- N'hésitez pas à choisir la place qui vous va bien. Je reviens avec du thé...
La jeune femme semble hésiter un instant, comme si mon invitation suspendait un mouvement.
Elle me regarde, hésite encore, puis pose son manteau et s'installe dans le fauteuil près de la fenêtre :
- Instinctivement, ma place est plutôt là !
Angéla est coach et j'ai envie de faire écho à son premier mot : "Instinctivement" ; veut-elle parler ici de son intuition ?
Mais je décide de m'occuper aussi de mon confort : j'ai découvert un thé rare à partager !
Angéla a créé son cabinet dans une grande métropole ; son activité pour des états majors et des managers, dans la finance et l'industrie, est en croissance continue.
Nous nous sommes rencontrés il y a un mois ; elle recherchait un lieu de supervision et hésitait entre le groupe et l'individuel.
Je reviens avec ce thé vert étonnant et je sers Angéla ; elle semble attendre un mot, une invitation à parler... Après un silence :
- Je ne sais pas trop comment commencer cette première séance ?

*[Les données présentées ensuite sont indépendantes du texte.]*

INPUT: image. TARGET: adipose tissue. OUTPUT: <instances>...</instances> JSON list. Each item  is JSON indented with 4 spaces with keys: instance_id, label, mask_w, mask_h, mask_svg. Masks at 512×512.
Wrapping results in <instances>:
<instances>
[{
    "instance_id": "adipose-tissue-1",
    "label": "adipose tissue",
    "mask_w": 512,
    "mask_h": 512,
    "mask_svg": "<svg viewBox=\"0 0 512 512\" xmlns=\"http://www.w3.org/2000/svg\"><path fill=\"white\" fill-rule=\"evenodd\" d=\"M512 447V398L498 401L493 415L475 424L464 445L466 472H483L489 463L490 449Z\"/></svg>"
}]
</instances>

- Nous avons déjà commencé.
- Oui et ça me stresse un peu !
- Qu'est-ce qui serait confortable pour vous ? Ou plus inconfortable ?
- C'est moins stressant que la supervision en groupe, pour moi. Mais je ne sais pas trop quelle demande travailler...
Depuis peu, plusieurs coachs se disent gênés par mon cadre de supervision : j'invite chacun à venir avec une problématique, une demande... Je prends conscience ici que j'évite alors de travailler avec la relation qui se crée et ce qui émerge.
Angéla m'ouvre cette voie :
- Il y a le thème qui a surgi juste avant : l'instinct ! J'aimerais l'utiliser dans mes séances.
- Vous l'avez utilisé pour prendre votre place...
- J'aimerais en faire une ressource.
- Qu'est-ce qui vous freine ici ?
- Ici, je ne sais pas... Mais, pendant mes séances, ce sont les outils appris dans les écoles de coaching. Comme si ces modèles, trop scolaires et que j'ai maintenant bien acquis, m'inhibaient.
- L'école nous apprend l'essentiel ; c'est ensuite à chaque coach de travailler sa singularité...
- C'est sans doute mon côté enfant soumis et rebelle qui parle ici !
- C'est aussi le modèle d'une école (*). Si je laisse parler mon instinct, j'ai une toute autre image.
- Dites moi.
Notre côté "animal" ?
- C'est très personnel : l'instinct m'évoque notre côté animal...
Angéla semble vivement intéressée et attendre une suite :
- Alors, je me demande comment vous utilisez ce côté-là ou comment vous l'inhibez ?
Angéla a un mouvement de recul :
- Ne me proposez surtout pas une expérience de Gestalt. J'ai déjà essayé et c'était vraiment inutile et grotesque !
- Angéla, je n'ai pas d'outils ici : je cherche avec vous...
- C'est peut-être ça l'instinct ?
Je réalise ici qu'il n'y a rien à "chercher" : tout est là, dans notre relation ! Je me "branche" sur cette partie qu'Angéla nomme mais ne s'ose pas encore utiliser. J'ai envie de poursuivre dans la voie ouverte, en faisant un détour :
- Pourriez-vous me parler d'un client qui limite votre instinct, votre intuition...
- Je pense plutôt à la situation inverse : c'est un dirigeant qui reste en retrait face à son associée, une femme. Nos séances ne semblent avoir aucun effet sur lui !
- Et quel effet sur vous ?
- Ça m'agace. J'enrage... J'ai peur d'être mise en échec !
- Vous faites peut-être avec lui ce qu'il fait avec son associée ?
Long silence. Angéla semble interpellée puis :
- Je ne comprends pas ?
- Vous dites que vous retenez votre agacement, votre rage, votre peur. Vous contenez peut-être ici de multiples facettes de votre instinct ?
- Je n'avais pas vu ça comme ça !
Cette formule d'Angéla m'amuse et m'apporte un autre regard sur la "super-vision" : ces séances pourraient s'appeler "alter-vision" ou "regards croisés" pour un "métier impossible" !
A retenir :
« C'est en jouant, et seulement en jouant, que l'individu, enfant ou adulte, est capable d'être créatif et d'utiliser sa personnalité tout entière. C'est seulement en étant créatif que l'individu découvre le soi. » Jeu et réalité, D. W. WINNICOTT.
« La formation du thérapeute lui permet d'apprendre ce qu'il ne doit pas faire. Avec la supervision, le plus souvent il touche du doigt ce qu'il peut faire, et dans de rares cas ce qu'il doit faire. » Supervision en thérapie systémique, Jacques-Antoine MALAREWICZ.